"""

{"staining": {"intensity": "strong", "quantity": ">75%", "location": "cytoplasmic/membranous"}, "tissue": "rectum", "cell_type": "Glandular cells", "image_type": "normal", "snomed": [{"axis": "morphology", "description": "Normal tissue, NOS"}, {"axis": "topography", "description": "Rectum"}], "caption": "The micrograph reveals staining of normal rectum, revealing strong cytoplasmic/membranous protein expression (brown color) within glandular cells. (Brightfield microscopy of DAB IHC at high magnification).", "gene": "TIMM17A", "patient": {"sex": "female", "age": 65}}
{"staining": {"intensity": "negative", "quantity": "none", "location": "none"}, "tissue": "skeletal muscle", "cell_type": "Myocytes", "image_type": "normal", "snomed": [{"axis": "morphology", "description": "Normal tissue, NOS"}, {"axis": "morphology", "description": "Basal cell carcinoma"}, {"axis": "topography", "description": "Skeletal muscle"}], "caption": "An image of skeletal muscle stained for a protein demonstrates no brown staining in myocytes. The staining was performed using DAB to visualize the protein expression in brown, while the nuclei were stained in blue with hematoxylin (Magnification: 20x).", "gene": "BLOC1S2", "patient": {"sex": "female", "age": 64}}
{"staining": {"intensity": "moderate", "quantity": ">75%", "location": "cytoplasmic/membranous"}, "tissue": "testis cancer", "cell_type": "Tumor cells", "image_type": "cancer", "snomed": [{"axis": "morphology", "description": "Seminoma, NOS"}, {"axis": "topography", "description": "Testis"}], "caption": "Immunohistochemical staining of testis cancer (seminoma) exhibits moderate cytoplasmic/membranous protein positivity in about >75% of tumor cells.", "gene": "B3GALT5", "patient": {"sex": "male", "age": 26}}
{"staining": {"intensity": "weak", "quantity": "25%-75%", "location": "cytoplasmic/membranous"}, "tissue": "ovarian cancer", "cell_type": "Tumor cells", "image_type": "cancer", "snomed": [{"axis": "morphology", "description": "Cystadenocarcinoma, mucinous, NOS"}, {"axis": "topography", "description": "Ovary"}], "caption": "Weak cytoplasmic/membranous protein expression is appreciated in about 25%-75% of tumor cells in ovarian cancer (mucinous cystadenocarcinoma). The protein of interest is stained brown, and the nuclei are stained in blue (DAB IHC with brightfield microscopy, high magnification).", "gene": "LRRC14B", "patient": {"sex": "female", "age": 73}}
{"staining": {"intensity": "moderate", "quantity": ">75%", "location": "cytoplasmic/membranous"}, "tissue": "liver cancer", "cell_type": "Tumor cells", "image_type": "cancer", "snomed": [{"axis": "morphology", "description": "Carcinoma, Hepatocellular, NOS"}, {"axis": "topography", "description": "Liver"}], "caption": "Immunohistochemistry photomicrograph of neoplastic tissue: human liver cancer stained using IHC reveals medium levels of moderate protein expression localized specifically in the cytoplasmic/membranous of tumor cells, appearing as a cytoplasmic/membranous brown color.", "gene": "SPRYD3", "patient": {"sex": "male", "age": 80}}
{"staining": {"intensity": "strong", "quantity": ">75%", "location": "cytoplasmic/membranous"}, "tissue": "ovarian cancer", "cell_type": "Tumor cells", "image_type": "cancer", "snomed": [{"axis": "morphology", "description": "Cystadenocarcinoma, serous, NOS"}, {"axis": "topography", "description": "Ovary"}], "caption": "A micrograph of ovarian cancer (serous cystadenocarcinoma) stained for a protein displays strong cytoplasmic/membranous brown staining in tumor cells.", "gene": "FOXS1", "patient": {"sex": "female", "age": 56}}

"""

Write out every entry above exactly as given.

{"staining": {"intensity": "strong", "quantity": ">75%", "location": "cytoplasmic/membranous"}, "tissue": "rectum", "cell_type": "Glandular cells", "image_type": "normal", "snomed": [{"axis": "morphology", "description": "Normal tissue, NOS"}, {"axis": "topography", "description": "Rectum"}], "caption": "The micrograph reveals staining of normal rectum, revealing strong cytoplasmic/membranous protein expression (brown color) within glandular cells. (Brightfield microscopy of DAB IHC at high magnification).", "gene": "TIMM17A", "patient": {"sex": "female", "age": 65}}
{"staining": {"intensity": "negative", "quantity": "none", "location": "none"}, "tissue": "skeletal muscle", "cell_type": "Myocytes", "image_type": "normal", "snomed": [{"axis": "morphology", "description": "Normal tissue, NOS"}, {"axis": "morphology", "description": "Basal cell carcinoma"}, {"axis": "topography", "description": "Skeletal muscle"}], "caption": "An image of skeletal muscle stained for a protein demonstrates no brown staining in myocytes. The staining was performed using DAB to visualize the protein expression in brown, while the nuclei were stained in blue with hematoxylin (Magnification: 20x).", "gene": "BLOC1S2", "patient": {"sex": "female", "age": 64}}
{"staining": {"intensity": "moderate", "quantity": ">75%", "location": "cytoplasmic/membranous"}, "tissue": "testis cancer", "cell_type": "Tumor cells", "image_type": "cancer", "snomed": [{"axis": "morphology", "description": "Seminoma, NOS"}, {"axis": "topography", "description": "Testis"}], "caption": "Immunohistochemical staining of testis cancer (seminoma) exhibits moderate cytoplasmic/membranous protein positivity in about >75% of tumor cells.", "gene": "B3GALT5", "patient": {"sex": "male", "age": 26}}
{"staining": {"intensity": "weak", "quantity": "25%-75%", "location": "cytoplasmic/membranous"}, "tissue": "ovarian cancer", "cell_type": "Tumor cells", "image_type": "cancer", "snomed": [{"axis": "morphology", "description": "Cystadenocarcinoma, mucinous, NOS"}, {"axis": "topography", "description": "Ovary"}], "caption": "Weak cytoplasmic/membranous protein expression is appreciated in about 25%-75% of tumor cells in ovarian cancer (mucinous cystadenocarcinoma). The protein of interest is stained brown, and the nuclei are stained in blue (DAB IHC with brightfield microscopy, high magnification).", "gene": "LRRC14B", "patient": {"sex": "female", "age": 73}}
{"staining": {"intensity": "moderate", "quantity": ">75%", "location": "cytoplasmic/membranous"}, "tissue": "liver cancer", "cell_type": "Tumor cells", "image_type": "cancer", "snomed": [{"axis": "morphology", "description": "Carcinoma, Hepatocellular, NOS"}, {"axis": "topography", "description": "Liver"}], "caption": "Immunohistochemistry photomicrograph of neoplastic tissue: human liver cancer stained using IHC reveals medium levels of moderate protein expression localized specifically in the cytoplasmic/membranous of tumor cells, appearing as a cytoplasmic/membranous brown color.", "gene": "SPRYD3", "patient": {"sex": "male", "age": 80}}
{"staining": {"intensity": "strong", "quantity": ">75%", "location": "cytoplasmic/membranous"}, "tissue": "ovarian cancer", "cell_type": "Tumor cells", "image_type": "cancer", "snomed": [{"axis": "morphology", "description": "Cystadenocarcinoma, serous, NOS"}, {"axis": "topography", "description": "Ovary"}], "caption": "A micrograph of ovarian cancer (serous cystadenocarcinoma) stained for a protein displays strong cytoplasmic/membranous brown staining in tumor cells.", "gene": "FOXS1", "patient": {"sex": "female", "age": 56}}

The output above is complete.